4 réponses à “Le RBI a-t-il sa place dans la 4ème révolution industrielle ?

  1. Je suis du même avis, et contre un rbi . Les risques sont trop grands , même si l’idée fondamentale semble attrayante , les conséquences économiques et finalement sociales me paraissent trop dangereuses

  2. Le RBI ne créée pas la raréfaction ou la démotivation à l’emploi. C’est l’emploi lui-même: l’ubérisation, grains de productivité, numérisation, “technologisation”, robotisation alogorithmatisation et blokchain qui provoqueront la raréfaction et ou précarisation de l’emploi salarié ! le RBI permet l’adaptation administrative souple et délicate au changement de paradigme social, culturel, économique et ontologique (c’est un simple outil administratif et pas une idéologie “infra-politique” càd victime de sa bureaucratie) du 21siècle. un simple contrat social et “civilisationnel” une oxygénation et pacification sociétale. On envoie des satellites aux confins de la galaxie et on ne pourrait pas financer le RBI ? soyons sérieux ! la taxe chesney/Bollinger =0,2 % des transactions commerciales économiques et financières permet aisément -et de manière “parfaitement indolore”- de financer le RBI … ou monnaie pleine à venir ! d’autres financements plus classiques sont aussi réalistes et réalisables. Evidement que le rBI est finançable… et même aisément !

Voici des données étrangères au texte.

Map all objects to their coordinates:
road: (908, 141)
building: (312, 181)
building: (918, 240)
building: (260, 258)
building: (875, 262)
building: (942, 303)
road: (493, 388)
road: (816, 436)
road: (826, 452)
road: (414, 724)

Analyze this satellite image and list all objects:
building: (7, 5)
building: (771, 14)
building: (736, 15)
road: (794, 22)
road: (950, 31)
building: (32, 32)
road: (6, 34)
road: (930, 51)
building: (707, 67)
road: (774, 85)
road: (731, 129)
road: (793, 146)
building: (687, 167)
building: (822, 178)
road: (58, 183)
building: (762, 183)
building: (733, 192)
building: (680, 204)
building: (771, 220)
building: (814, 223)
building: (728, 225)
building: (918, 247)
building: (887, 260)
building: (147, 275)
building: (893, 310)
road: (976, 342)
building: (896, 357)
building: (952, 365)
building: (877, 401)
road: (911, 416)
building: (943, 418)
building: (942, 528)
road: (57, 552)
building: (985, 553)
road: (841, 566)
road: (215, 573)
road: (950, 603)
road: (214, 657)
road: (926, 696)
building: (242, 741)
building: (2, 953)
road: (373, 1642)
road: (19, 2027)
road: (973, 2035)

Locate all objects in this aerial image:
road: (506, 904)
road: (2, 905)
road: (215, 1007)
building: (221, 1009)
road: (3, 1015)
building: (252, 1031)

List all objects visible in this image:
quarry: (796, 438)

  3. Si je vous ai bien compris c’est, en gros, bouffer ou être bouffé.
    C’est fou de vérifier chaque jour à quel point notre système compétitif a exacerbé nos craintes.
    Et si nous pouvons nous réjouir de la qualité de vie que nous avons atteinte, il serait temps de commencer à faire confiance à l’intelligence et accélérer le basculement vers la collaboration librement consentie.
    Si le besoin de se surpasser semble inhérent à notre nature, ce qui devrait au passage vous rassurer sur nos intentions de continuer à travailler, cette tendance est devenue caricaturale dans le sport. Les athlètes ont librement consenti de se saborder pour monter sur des podiums et ravir une audience de voyeurs en quête d’exploits par procuration, en bouffant des chips devant l’écran. Plus un seul sport n’est resté “propre”. La dérive de ce trait devient caricature. On parle de système d’assurance sociale pour assister ces êtres sacrifiés sur l’hôtel du spectacle permanent et très lucratif. Des actions en justice vont contraindre les promoteurs à indemniser ces athlètes pris au berceau et conditionnés pour entretenir l’illusion.
    J’ai confiance dans la vie, dans l’homme qui n’est ni bon, ni mauvais, mais qui a un potentiel d’amélioration. Le chemin est long, les mutations lentes. Mais l’économie collaborative qui se profile dessine un monde qui relèguera le système compétitif au rang des pathologies.
    Mais il faudra rester vigilants, car sous cette appellation alléchante du partage se cachent des prédateurs comme Uber qui surfent sur le changement de paradigme pour s’en foutre plein les poches en exploitant les esclaves des temps modernes.
    Le RBI diminuera considérablement leur pouvoir de nuisance. Il s’imposera à terme de manière universelle. Il est un des piliers de la révolution numérique qui permettra l’accélération de la mutation et l’explosion de la créativité humaine.